(TASK GOAL)
Write the next part of the Python tutorial on building a neural network for XNOR, starting right after its final sentence.

═════ EXTRACT TO READ ═════

How to build a Neural Network in Python to compute XNOR¶

By Joel Pendleton

Introduction¶

This is a tutorial using Python on how to create a basic neural network to generate a function to perform the XNOR operation.

An XNOR gate (sometimes referred to by its extended name, Exclusive NOR gate) is a digital logic gate with two or more inputs and one output that performs logical equality. The output of an XNOR gate is true when all of its inputs are true or when all of its inputs are false. If some of its inputs are true and others are false, then the output of the XNOR gate is false.

═════ STORED DATA ═════

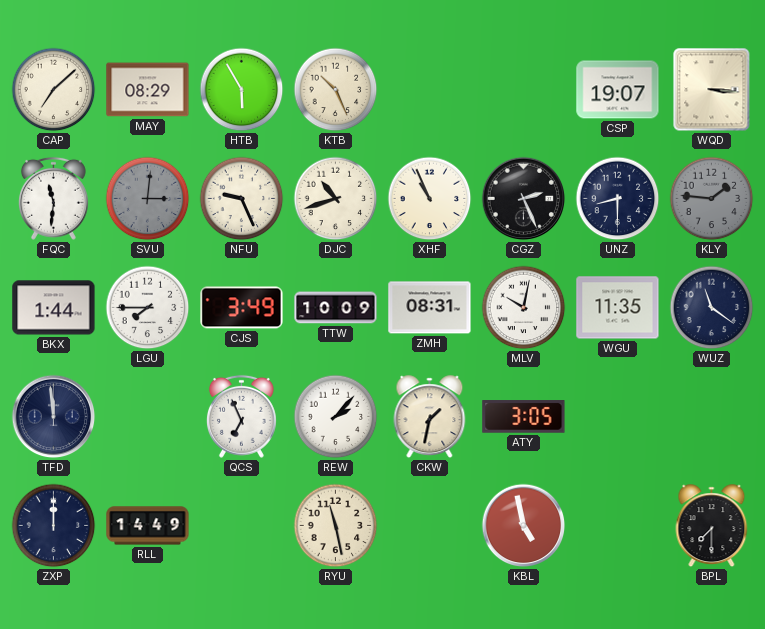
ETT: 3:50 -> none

═════

(WRITTEN ANSWER)
Mathematics and Algorithms¶

This is the architecture of the neural network used in this tutorial:

The activation function used in this network is the sigmoid function: $$ g(x) = \frac{\mathrm{1} }{\mathrm{1} + e^{-x} } $$

The derivative of the sigmoid function, $ g^{'}(x) $ can be to shown to be $$ g^{'}(x) = g(x)(1 - g(x)) $$

If you're wondering why you would want to use the sigmoid function, I'd recommend taking a look at these resources:

The cost function used is $$J(\theta) = \frac 1m \sum_{i=1}^m\sum_{k=1}^k\begin{bmatrix}-y_k^{(i)}\log((h_\theta(x^{(i)}))_k) - (1-y_k^{(i)})\log(1-(h_\theta(x^{(i)}))_k)\end{bmatrix} + \frac{\lambda}{2m} \sum_{l=1}^{L-1}\sum_{i=1}^{s_l}\sum_{j=1}^{s_l + 1}(\theta^{(l)}_{ij})^2$$
The cost function tells you how well your model fits the provided data. The smaller the cost the better your model. Therefore, we want to minimise the cost. We do this by varying our parameters in a manner that reduces the cost. This is accomplished by the back propagation algorithm.

The second term is a regularization term. I never used regularization so $\lambda = 0$ and you can effectively ignore this term.
$k$ is the number of output units in scenairo $k = 1$ as there's only 1 output unit.
$l$ is the layer number, e.g. for a unit on layer 1, $l = 1$.
$s_l$ is the number of units, excluding bias units on layer $l$.
$i$ specifies the unit of a layer.
$j$ specifies the weights of a unit.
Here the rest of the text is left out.